Page text:
■ ■ ■ ■ ■ ■ ■
Install NVIDIA GPU Operator

helm repo add nvidia https://helm.ngc.nvidia.com/nvidia
helm repo update

helm install gpu-operator nvidia/gpu-operator \
  --namespace gpu-operator \
  --create-namespace \
  --wait

Pre-download Models (Optional)

For faster startup and offline deployments:

# Create a job to download models
kubectl create job model-download \
  --image=gitea.basebox.health/basebox-distribution/inference:latest \
  --namespace basebox \
  -- python -c "from transformers import AutoModel; AutoModel.from_pretrained('meta-llama/Llama-3.1-8B-Instruct')"

Install Inference Server

# Install with custom values
helm install inference oci://hub.basebox.ai/helm/inference \
  --values values-production.yaml \
  --namespace basebox \
  --create-namespace

# Verify installation
kubectl get pods -n basebox -l app.kubernetes.io/name=inference

Upgrade

helm upgrade inference oci://hub.basebox.ai/helm/inference \
  --values values-production.yaml \
  --namespace basebox

Uninstall

helm uninstall inference --namespace basebox

# Delete PVCs if needed
kubectl delete pvc -n basebox inference-models

Verification

Check Deployment

# Check pods
kubectl get pods -n basebox -l app.kubernetes.io/name=inference

# View logs
kubectl logs -n basebox -l app.kubernetes.io/name=inference --tail=100 -f

# Check GPU allocation
kubectl describe pod -n basebox -l app.kubernetes.io/name=inference | grep -A5 "nvidia.com/gpu"

Test Inference Endpoint

# Port forward
kubectl port-forward -n basebox svc/inference 8080:8080

# Test API (example with curl)
■ ■ ■ ■ ■ ■ ■
Given information:
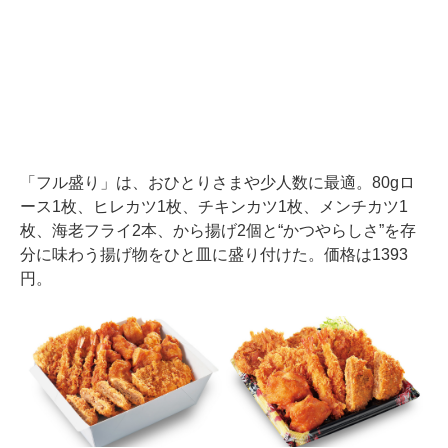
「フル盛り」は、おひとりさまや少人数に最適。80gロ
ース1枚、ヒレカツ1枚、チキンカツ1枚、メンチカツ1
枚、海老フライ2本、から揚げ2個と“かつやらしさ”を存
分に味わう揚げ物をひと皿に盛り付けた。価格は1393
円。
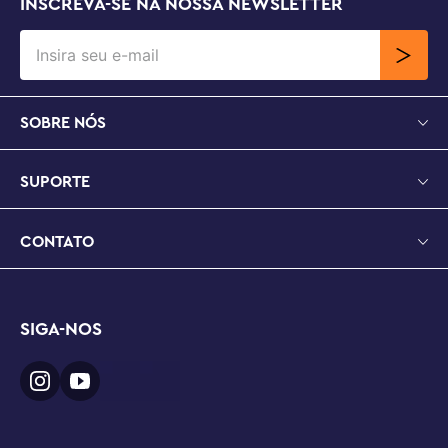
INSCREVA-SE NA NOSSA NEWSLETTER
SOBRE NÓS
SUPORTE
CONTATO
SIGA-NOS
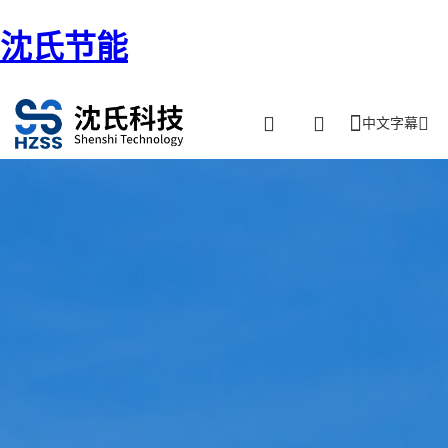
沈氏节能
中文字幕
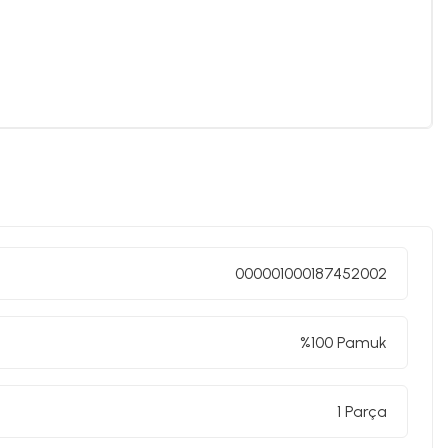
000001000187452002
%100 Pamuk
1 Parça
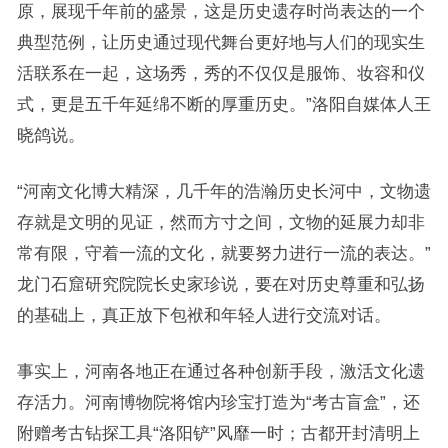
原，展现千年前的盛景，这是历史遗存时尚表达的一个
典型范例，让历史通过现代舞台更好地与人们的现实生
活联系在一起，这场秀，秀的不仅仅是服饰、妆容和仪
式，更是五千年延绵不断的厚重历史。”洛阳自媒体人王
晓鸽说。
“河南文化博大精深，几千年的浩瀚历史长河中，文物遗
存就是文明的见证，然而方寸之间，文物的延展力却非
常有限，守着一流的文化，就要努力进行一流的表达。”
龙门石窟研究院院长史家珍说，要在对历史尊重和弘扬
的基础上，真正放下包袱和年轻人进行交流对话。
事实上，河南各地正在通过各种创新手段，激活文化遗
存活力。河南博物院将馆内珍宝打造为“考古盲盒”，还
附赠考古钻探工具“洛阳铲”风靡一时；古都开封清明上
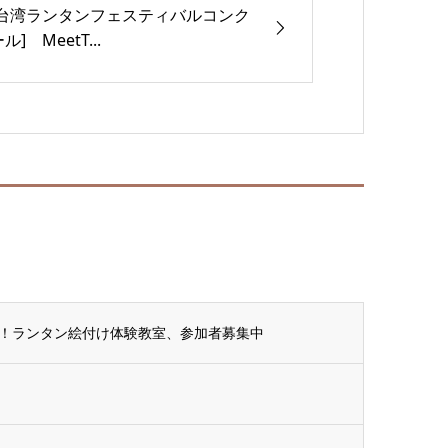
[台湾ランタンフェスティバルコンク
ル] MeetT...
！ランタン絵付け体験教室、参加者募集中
■ ■ ■ ■ ■ ■ ■
Exercise tasks:
1) In the inference server deployment guide, which values file is passed when the inference server is installed and upgraded?
2) Pick up the inference server deployment guide after its final line and continue it.

Task-by-task answers:
1) values-production.yaml

2)
curl -X POST http://localhost:8080/v1/chat/completions \
  -H "Content-Type: application/json" \
  -H "X-API-Key: your-api-key" \
  -d '{
    "model": "meta-llama/Llama-3.1-8B-Instruct",
    "messages": [{"role": "user", "content": "Hello!"}],
    "max_tokens": 100
  }'

Monitor Model Loading

Model loading can take several minutes on first startup:

# Watch logs for model download progress
kubectl logs -n basebox -l app.kubernetes.io/name=inference -f | grep -i "download\|loading"

GPU Configuration

GPU Requirements

  • NVIDIA GPU with CUDA support (Compute Capability 7.0+)
  • Sufficient VRAM for model:
  • 7B models: 16GB+ VRAM
  • 13B models: 24GB+ VRAM
  • 70B models: 80GB+ VRAM (A100)
  • 405B models: 320GB+ VRAM (4x A100)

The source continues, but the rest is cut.